For Nigeria, all of these can be condensed into one thing: Get that money. It is the Nigerian dream, reinforced by the crushing poverty across the land. People want to eat. They want to buy cars. They want to build houses. They want to pop bottles over the weekend. They want a life of dignity. It is what keeps them alive. A number of artists have essentially captured this dream and sold it for profit. As a theme for music in Nigeria, it lies at the very centre of every demographic, from teenagers up to geriatrics. Even on your deathbed, you will still seek to answer the vital question: “Wetin you gain.”

‘Ye’ and ‘Wetin we gain,’ represent all of us. And that’s why they are hits. A lot of music experts will point to the subject of love as a surefire way to score a hit. Look around you. Browse the charts. Peruse playlists. You will find out that songs about love and all its friends are winners. But look closely, and you will see the strong reverberation that hits you deeper than love, when ‘Ye’ and ‘Wetin we gain’ come up. When you sing it out aloud, it stops being an expression of entertainment. It is a prayer. A supplication, submitted at the feet of life. We all want to gain something. In fact, we have to gain something.

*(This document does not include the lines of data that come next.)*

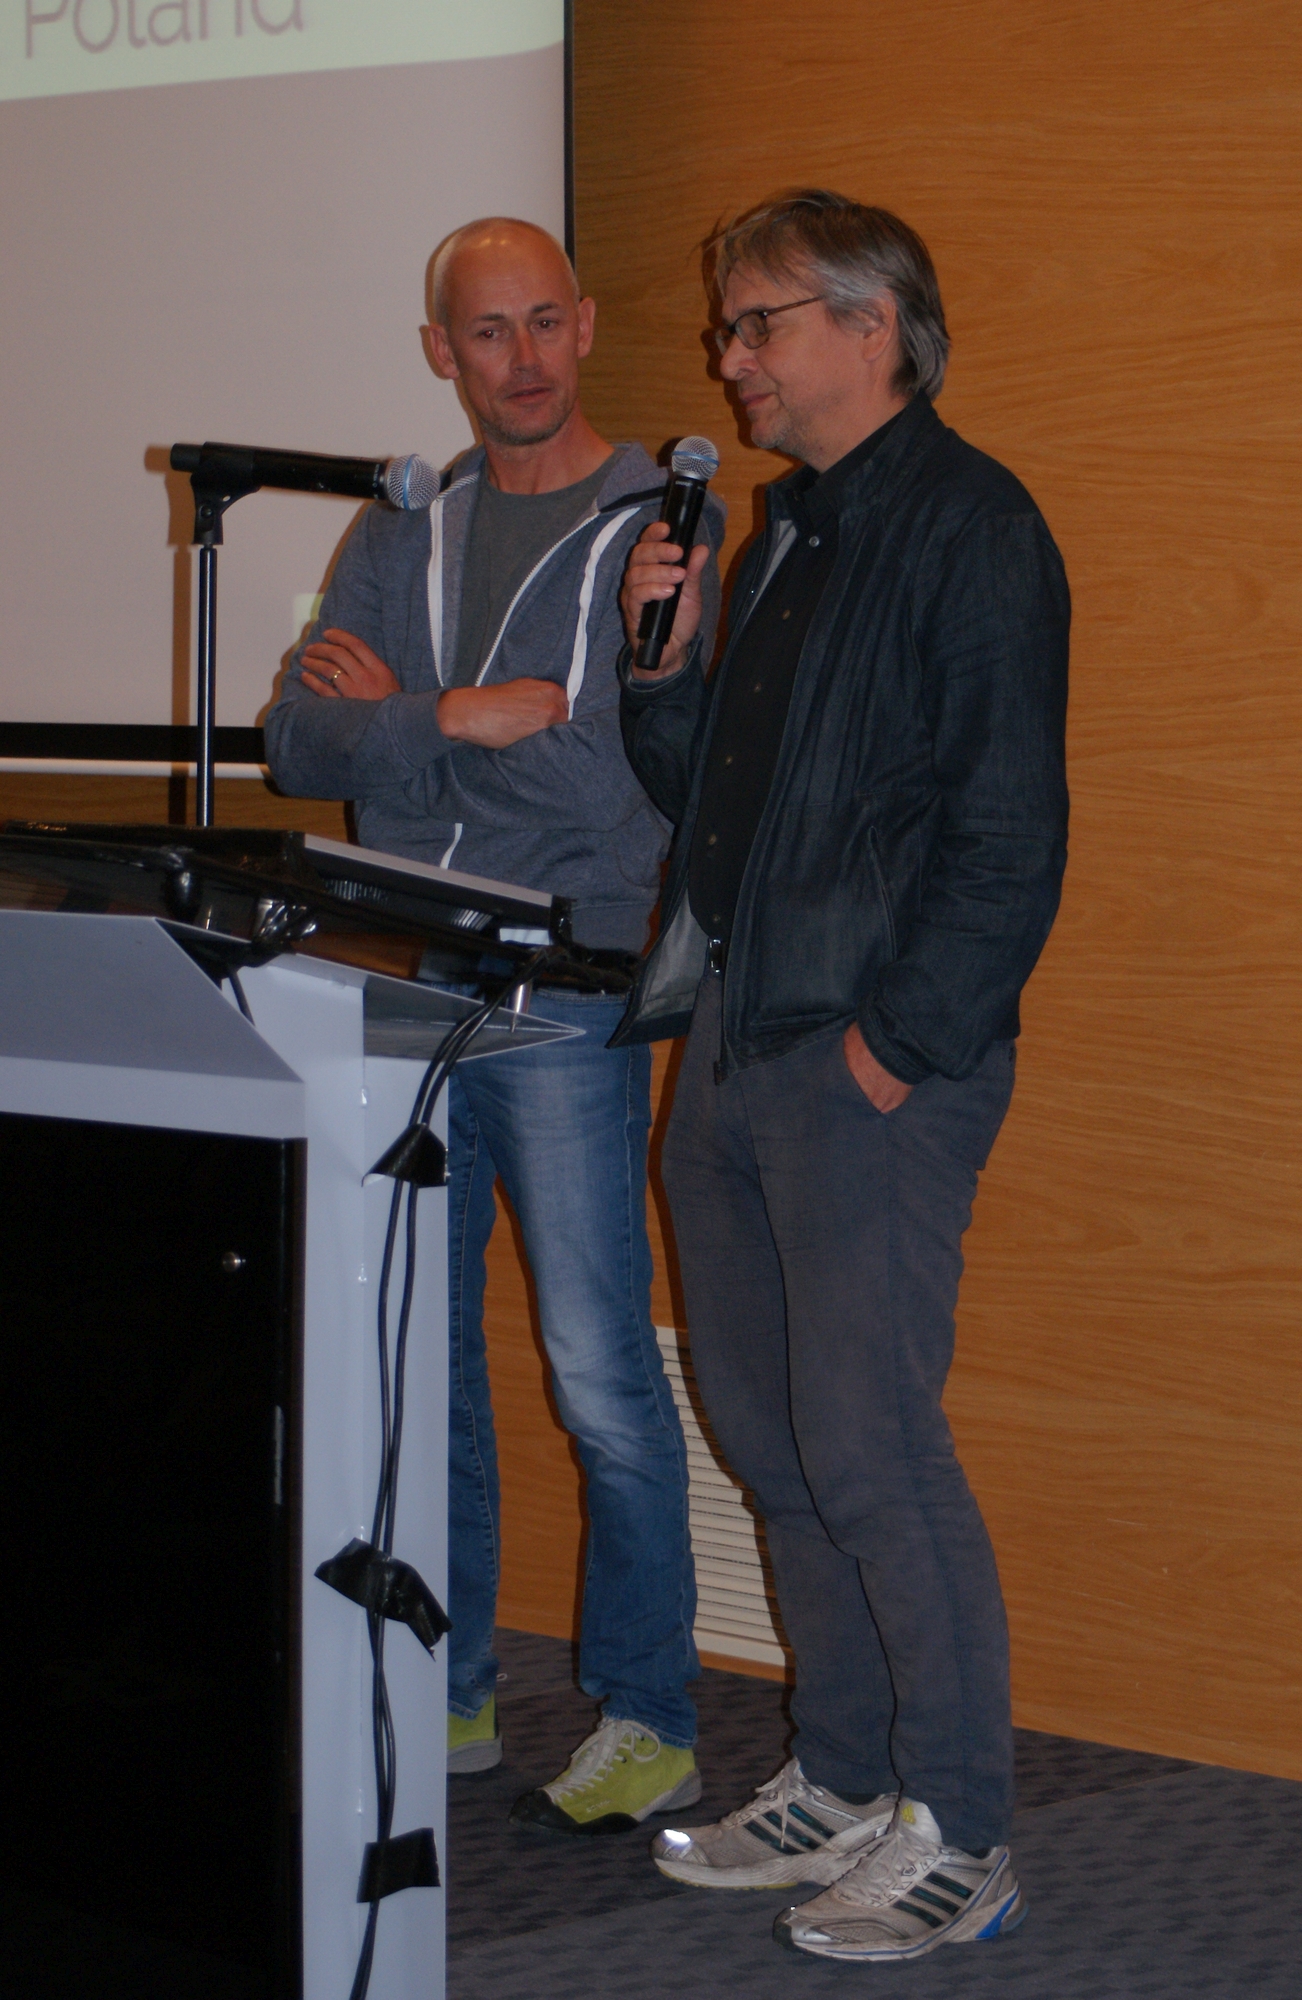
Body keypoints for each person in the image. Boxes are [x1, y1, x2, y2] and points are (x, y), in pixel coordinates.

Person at [614, 188, 1069, 1960]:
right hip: (737, 1037)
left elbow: (1008, 831)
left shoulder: (972, 525)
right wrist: (666, 673)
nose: (727, 356)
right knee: (770, 1436)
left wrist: (897, 1048)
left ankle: (959, 1832)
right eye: (726, 326)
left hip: (864, 1060)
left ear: (872, 325)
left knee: (871, 1448)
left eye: (757, 322)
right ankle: (843, 1775)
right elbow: (716, 800)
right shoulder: (783, 534)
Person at [265, 217, 724, 1836]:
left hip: (562, 990)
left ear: (583, 326)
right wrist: (453, 714)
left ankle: (648, 1715)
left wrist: (394, 733)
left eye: (542, 324)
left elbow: (603, 775)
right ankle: (447, 1687)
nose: (519, 359)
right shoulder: (410, 522)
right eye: (485, 331)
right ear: (438, 352)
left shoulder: (656, 522)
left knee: (598, 1369)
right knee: (427, 1360)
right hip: (405, 981)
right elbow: (295, 739)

Nigerian music, for all its criticism that it faces for its lack of coherence with the real issues facing Nigerians in Nigeria, continues to turn up gems. Once, it was Tekno laying it all bare with “Rara,” this year, we have Burna boy and Victor AD summarizing our personal clamor for improvement. Perhaps there’s a formula here to be discovered. If artists look closely enough, they will find out that the Nigerian need for hustler anthems and existential truths can never be saturated.

You know, I didn’t become a tailor. I took a few vocational classes in fashion designing, but they were enough to bring me to the realisation that I have no aptitude in that department, and “Na small pikin been dey worry me.” I still want to chop life. Buy cars. Build houses and provide for my loved ones. So every day, when I return home from the day’s hustle, I lie in my bed, and ask myself the sacred question: “Wetin you gain?”